■ USAR A INFORMAÇÃO:
a - Responda às perguntas seguintes com base no texto sobre a falta de electricidade em Gaza:
(i) Quantas horas de electricidade por dia havia em Gaza nos últimos meses, antes da recente medida da Autoridade Palestiniana?
(ii) A quantas piscinas olímpicas por dia equivale, segundo a estimativa da ONU, a quantidade de esgotos não tratados que chegam ao mar?
(iii) Há quantos anos é a Faixa de Gaza governada pelo Hamas?
b - Atualize, por favor, o texto sobre a falta de electricidade em Gaza: reescreva o trecho que começa em "O principal problema" e segue até "olímpicas por dia.", trocando "ONU" por "Organização das Nações Unidas".
c - Prolongue o texto sobre a falta de electricidade em Gaza a partir do ponto em que termina.

■ TEXTO DO EXERCÍCIO:

A falta de electricidade causa, claro, problemas óbvios na vida do dia-a-dia: é impossível ter comida (ou medicamentos) no frigorífico, não há alívio para o calor, os elevadores nos prédios altos não funcionam, os hospitais recorrem a geradores.

Uma criança de onze anos que viva em Gaza "não terá tido nunca mais de 12 horas de electricidade num dia em toda a sua vida", diz o relatório da ONU. Nos últimos meses, havia entre 4 a 6 horas de electricidade por dia, mas a recente medida da Autoridade Palestiniana fez com que diminuísse para entre duas e três horas diárias (há quem diga que o líder da Autoridade Palestiniana, Mahmoud Abbas, quer impressionar o novo Presidente americano com a sua determinação em pressionar o Hamas).

43 piscinas de esgoto no mar

O principal problema da falta de electricidade é, neste momento, que as poucas horas diárias não são suficientes para fazer funcionar o tratamento de águas e esgotos. A cada dia, a quantidade de esgotos não tratados que chegam ao mar é maior – a ONU estima que seja uma quantidade equivalente a 43 piscinas olímpicas por dia.

"Não vamos poder nadar no mar, nem comer peixe fresco", dizia o analista do International Crisis Group Azmi Keshawi numa carta aos seus colegas – os pescadores já enfrentam uma série de restrições de Israel, não podendo afastar-se muito da costa.

Pior, a ameaça de água não potável (a estação de dessalinização também precisa de energia) é real.

Há décadas que a Faixa de Gaza tem sido alvo de medidas de restrição de saída de pessoas e entrada de bens, mas nos últimos dez anos estas têm ficado cada vez mais estritas.

A Faixa de Gaza é governada há 10 anos pelo movimento islamista Hamas. Desde as eleições palestinianas de 2006, que deram a vitória ao Hamas – e que foram o início de uma sequência de acontecimentos que culminou na divisão dos territórios, o Hamas no poder em Gaza e a Fatah na Cisjordânia – os palestinianos só voltaram a votar em eleições locais.

Três operações militares de Israel em Gaza, em reposta ao disparo de rockets artesanais do território contra localidades israelitas, deixaram vastas áreas destruídas.

■ DADOS APRESENTADOS:
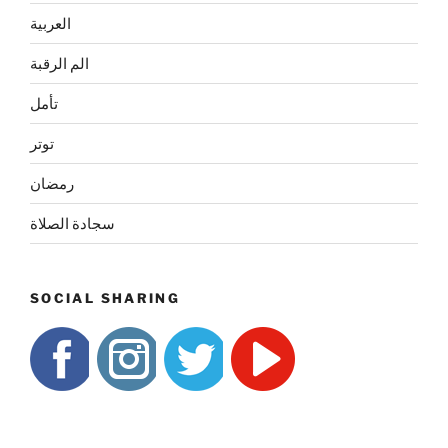
العربية
الم الرقبة
تأمل
توتر
رمضان
سجادة الصلاة
SOCIAL SHARING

■ RESULTADOS DO EXERCÍCIO:
a -
(i) Entre 4 a 6 horas por dia.
(ii) A 43 piscinas olímpicas por dia.
(iii) Há 10 anos.

b -
O principal problema da falta de electricidade é, neste momento, que as poucas horas diárias não são suficientes para fazer funcionar o tratamento de águas e esgotos. A cada dia, a quantidade de esgotos não tratados que chegam ao mar é maior – a Organização das Nações Unidas estima que seja uma quantidade equivalente a 43 piscinas olímpicas por dia.

c -
75 mil deslocados

O material que seria necessário à reconstrução não entra na Faixa de Gaza porque Israel não o considera seguro, já que poderia servir para construir túneis (estes serviram para anos de contrabando tanto do Egipto como de Israel, mas também para que atacantes conseguissem passar de Gaza para Israel).

Assim, há ainda 75 mil pessoas deslocadas em resultado da última guerra, em 2012, e algumas vivem nos escombros do que foram as suas casas, com panos no lugar do que foram janelas. Outros efeitos da guerra: nas escolas, juntaram-se turmas de alunos mais novos e mais velhos. Isto porque muitas crianças morreram.

O autor do relatório da ONU que considera que a Faixa de Gaza se está a tornar inabitável, Robert Piper, disse à rádio pública norte-americana NPR que esta classificação poderá até aplicar-se já ao momento actual. "Para muitos de nós, este limiar foi já ultrapassado – como é que se consegue viver neste tipo de condições?"

O desemprego jovem é de 60%. Mais de 40% dos habitantes de Gaza vivem no limiar de pobreza, e 80% são dependentes de ajuda externa. "Tanto em termos de saúde, de desemprego, de energia, de acesso a água, em tudo isto há um declínio cada vez mais rápido", diz Piper. E cada vez há mais pessoas.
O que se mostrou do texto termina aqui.